El próximo presidente tendrá que aprovechar las áreas discrecionales en las que demócratas y republicanos puedan hallar un propósito común. Puede que sea necesaria la reciprocidad para salir del atasco y facilitar el acuerdo. Los evangélicos de la derecha y los progresistas sociales de la izquierda pueden cerrar filas sobre el cambio climático, los derechos humanos y el desarrollo internacional. Los demócratas podrían apoyar el libre comercio si los republicanos están dispuestos a invertir en programas de readiestramiento de trabajadores. El deseo de las grandes empresas por preservar el acceso a la mano de obra barata podría ser coherente con los intereses de los electores partidarios de la inmigración; construir un puente entre los dos grupos reconciliaría los intereses corporativos del Norte con los de los inmigrantes en el Sureste. Los demócratas que apoyan el multilateralismo por principio pueden formar equipo con los republicanos que apoyan las instituciones como vehículos para compartir las cargas globales. Si bien éstas y otras transacciones políticas no restaurarán el consenso bipartidista de la era de la Guerra Fría, sin duda contribuirán a construir apoyo político para una nueva estrategia integral, aunque más modesta.

También será útil un mayor esfuerzo por combinar la labor de ambas cámaras del Congreso. Roosevelt superó la oposición de los republicanos al internacionalismo liberal acercándose a ellos, designando a prominentes republicanos para encabezar comisiones internacionales clave y trabajando de cerca con Wendell Wilke, el candidato al que derrotó en la elección de 1940, para combatir el aislacionismo.

El nuevo gobierno debe hacer eso mismo, designando a miembros pragmáticos de la oposición para ocupar puestos importantes en política exterior y estableciendo un comité bipartidista de alto nivel que haga aportaciones regulares y oportunas a las deliberaciones políticas. La forma será tan importante como el fondo conforme los dirigentes estadounidenses busquen una estrategia integral que no sólo atienda las necesidades geopolíticas del país, sino que también restaure la solvencia dentro de Estados Unidos.
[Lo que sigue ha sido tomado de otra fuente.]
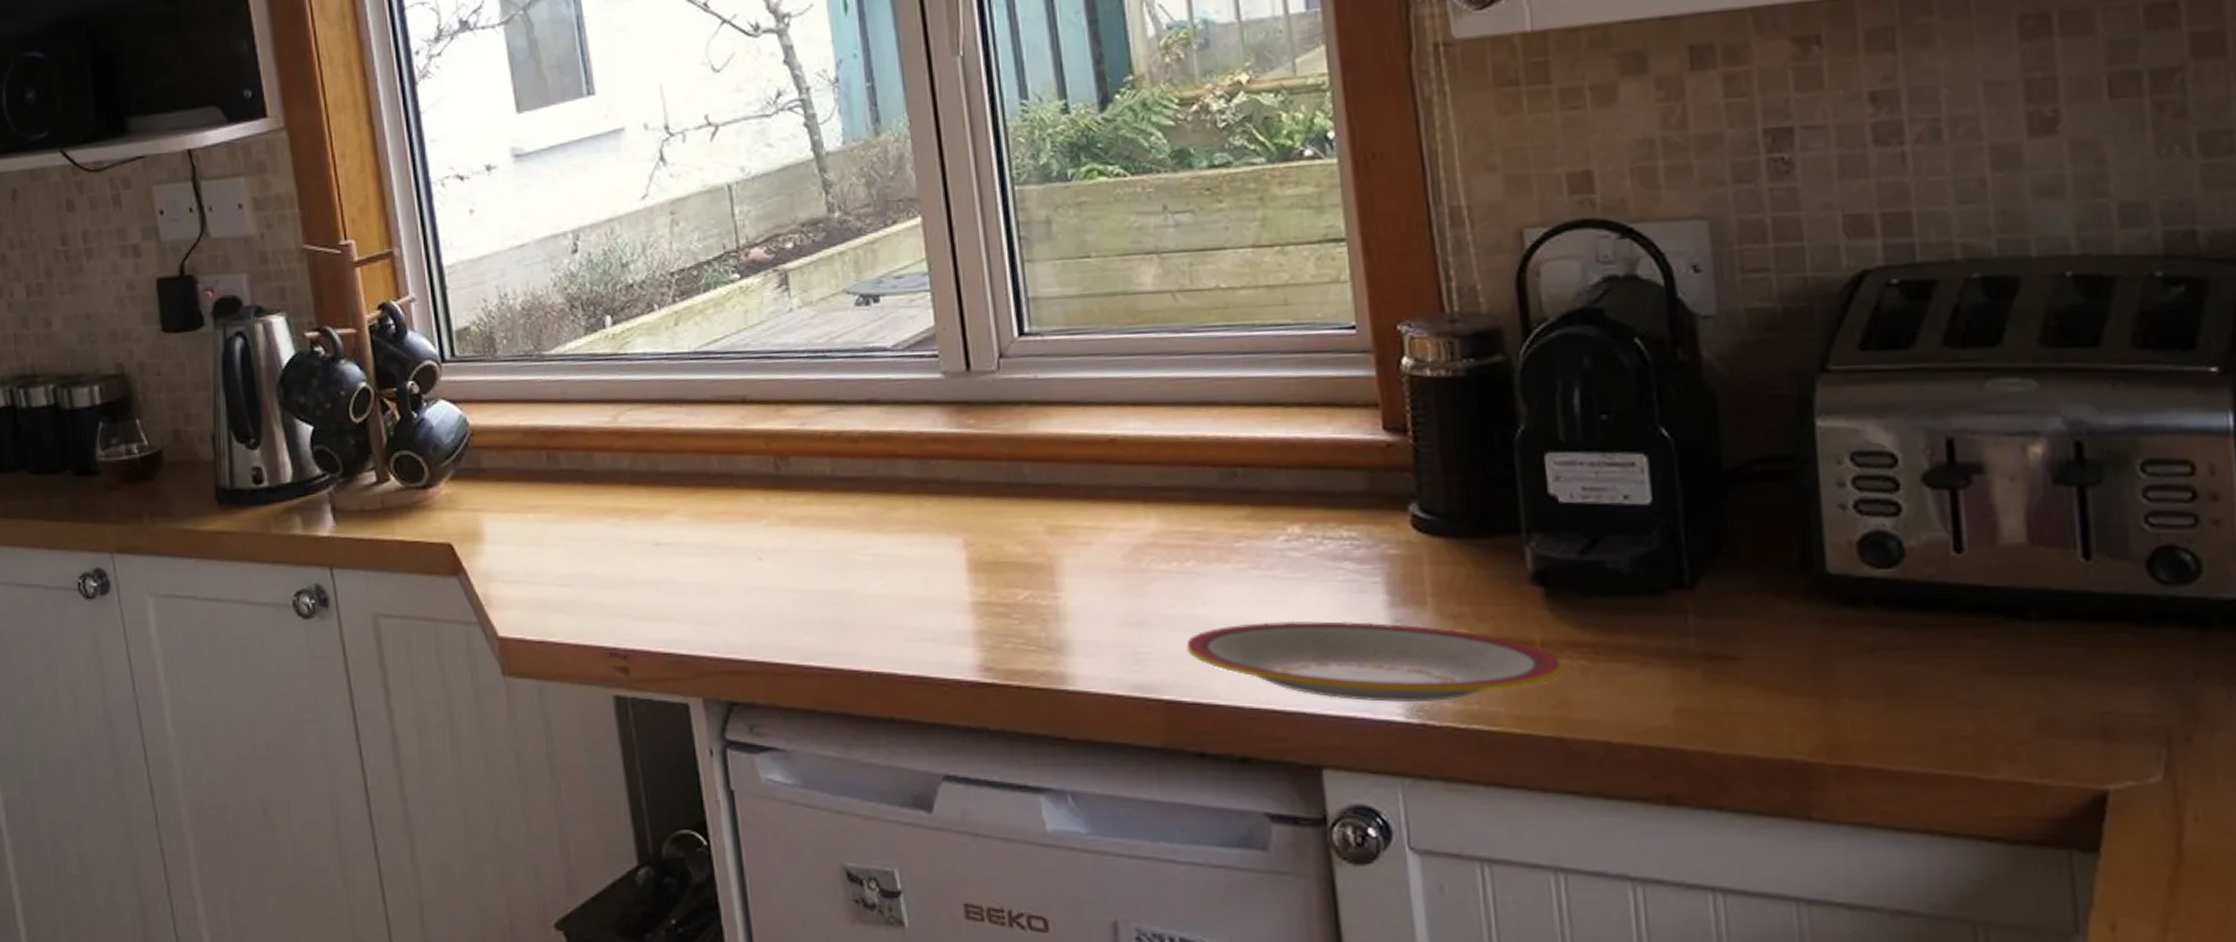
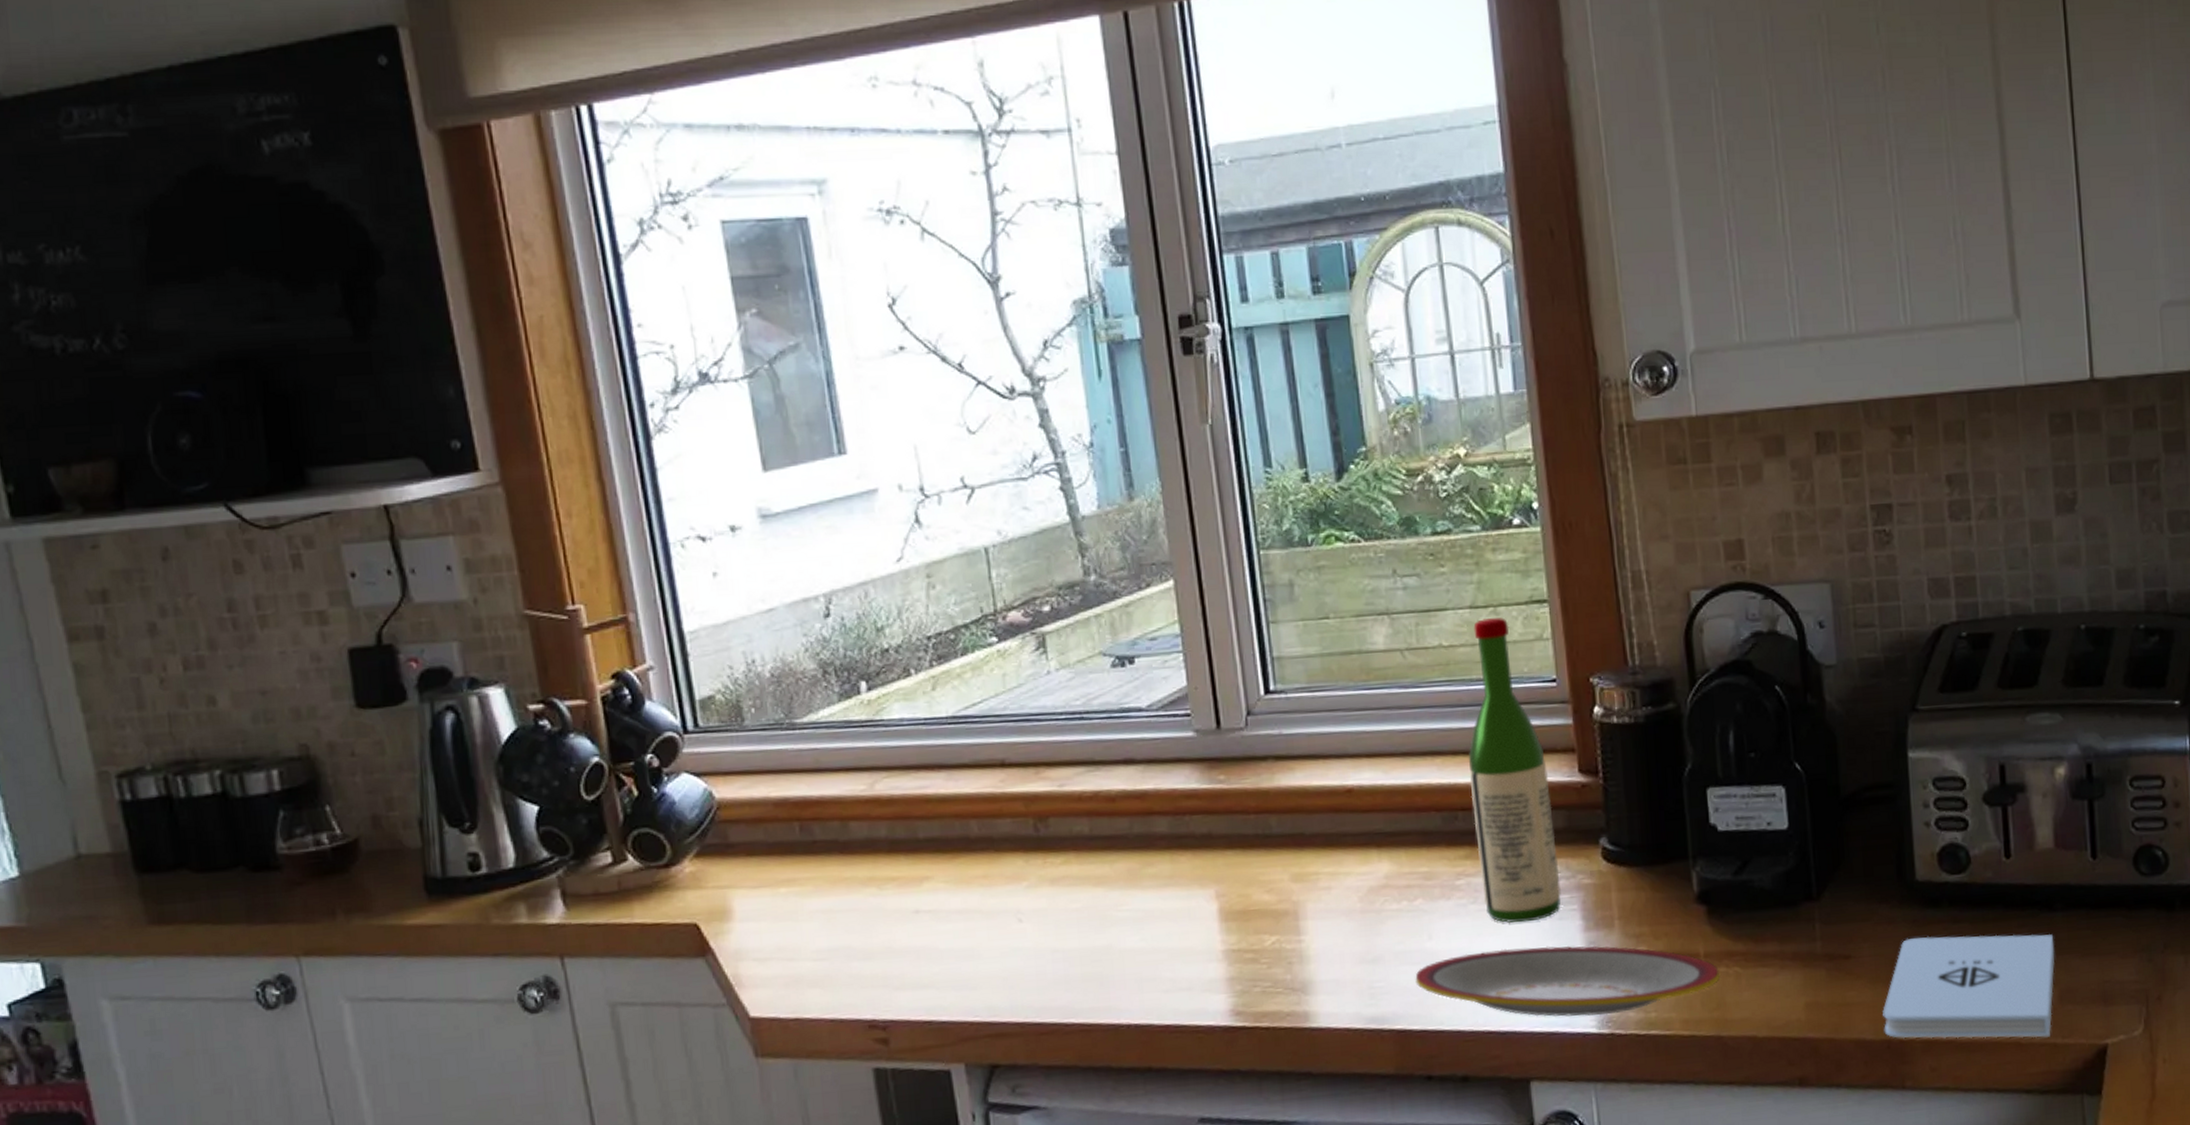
wine bottle: none [1249,258,1361,594] -> present [1468,618,1561,924]
notepad: none [1780,640,2029,775] -> present [1882,934,2055,1039]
* Charles A. Kupchan es profesor de Asuntos Internacionales en la Georgetown University, miembro senior del Council on Foreign Relations y profesor de la cátedra Henry A. Kissinger en la Biblioteca del Congreso. Peter L. Trubowitz es profesor adjunto de Gobierno en la Texas University, en Austin, y miembro senior del Centro Robert S. Strauss de Seguridad y Derecho Internacionales.